Areas and Places

Buy-to-let investors getting 22 % annual returns on Brackenfell homes

The Westmont, the latest offering currently being developed by Trinity Projects.


In the last three years the Rawson Property Group’s Brackenfell Roslyn franchise has been selling as many as ten new homes per month in the security villages which this front-running team market on behalf of a combination of developers in Brackenfell. Rowan Alexander, who is the Sales Manager for the franchise, said that three years ago 90% of the buyers in these developments were owner-occupiers. In the last six to 12 months this franchise has noticed a remarkable upswing in the number of investor buyers, i.e. those buying to let.

These days, said Alexander, investors comprise about 40% of all buyers in these new projects.

“In talking to these investors,” he said “I have noticed that a complete change in mindset regarding properties of this type has come about. A few years back they saw them as unexciting, not particularly lucrative safe havens. Today they see them as one of the best investments available on the market.”

This attitude, said Alexander, is wholly justified by the figures generated by such developments.

A year ago a typical three bedroom with a double garage in a new security estate sold for R1,350,000. Today only 12 months later the price tag would be R1,5 million. This means that such homes are appreciating at 11% per annum, a significant capital gain by any standards. In addition to this, however, the investor will of course be getting rent – in this case at R13,500 per month.
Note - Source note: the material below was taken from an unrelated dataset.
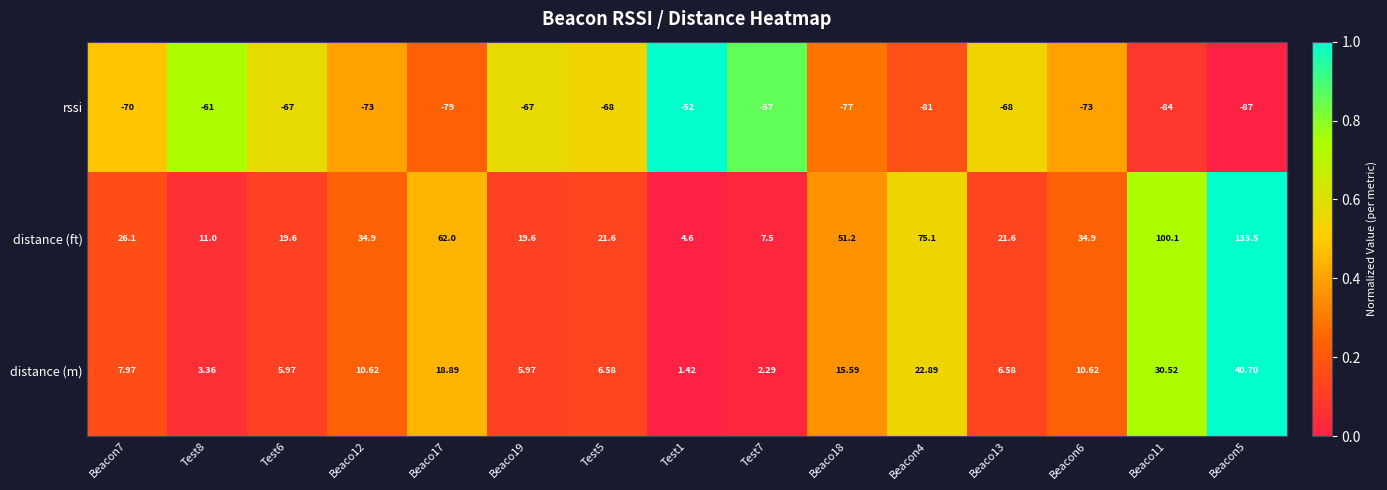

Which series has the largest range (max minus min)?

distance (ft)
This means that from early on the investor’s rent will probably cover his monthly bond payments (depending on the size of his deposit) and the overall return after, allowing for taxes, levies and agent’s fees will again have been 11%.
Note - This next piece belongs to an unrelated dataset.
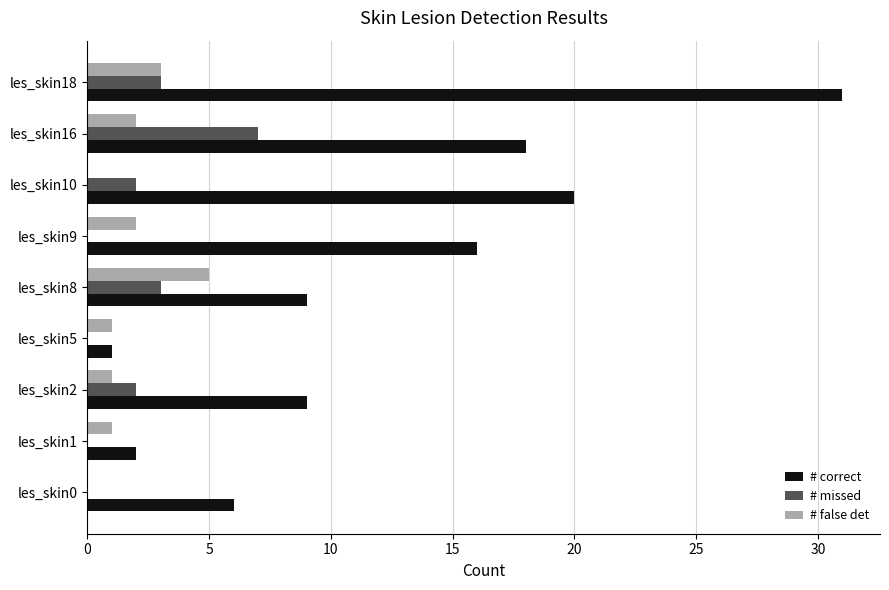

Is the value of # correct at les_skin16 greater than the value of # false det at les_skin1?

Yes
The whole picture looks even rosier if one takes into account the important fact that most of those investing in this way are doing so with the help of a bank mortgage loan. Typically, said Alexander, on the sort of home he has described, the investor will put down a deposit of about R200,000. This means that if, say, he decided to sell two years after purchasing the property (at R1,650,000) he will, in fact, have had a return of 150% on the capital he has actually outlaid. Not surprising, therefore, said Alexander, many investors working along these lines take out bonds on three, four or even five homes.

Most investors in these very popular Brackenfell developments, added Alexander, are in it not just for two years but for longer periods, for possibly five to ten years, and they anticipate that their profits will increase each year.
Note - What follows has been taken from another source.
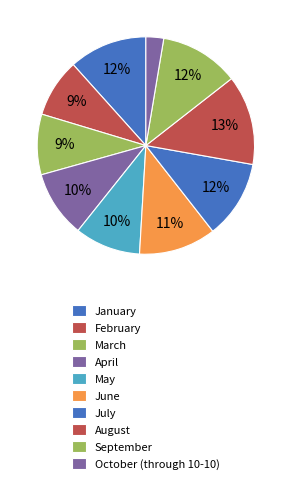

The April slice represents 5% of the pie. True or false?

False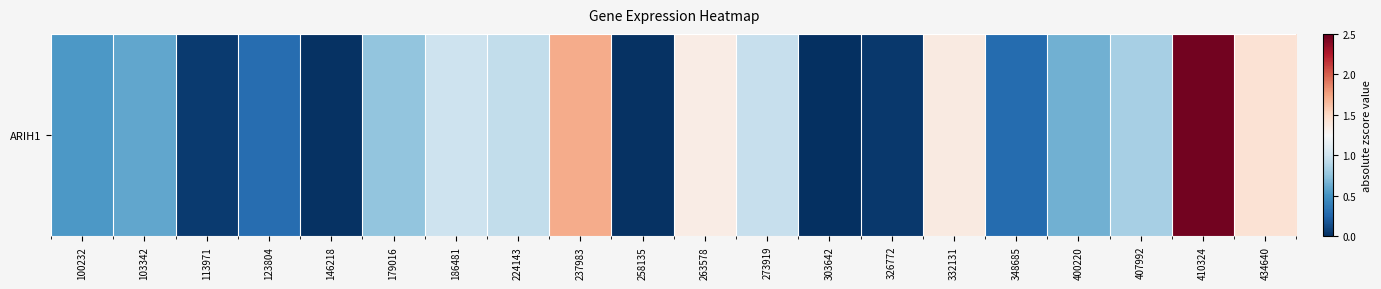

True or false: the data shows 0.4 at 179016.

False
Is this confidence justified? Can capital appreciation over a long period be reasonably expected?

“That is a matter on which it is impossible to be categorical,” said Alexander, “but what can be said with complete assurance is that as long as new homes are coming off the production line, prices will escalate for the simple reason that contractors cannot avoid material and labour price rises and in most economic circumstances these will run ahead of inflation. In fact in the last two years construction prices on the projects we have been handling have risen 6% every nine months and price increases of this size inevitably have to be incorporated in the sale price.”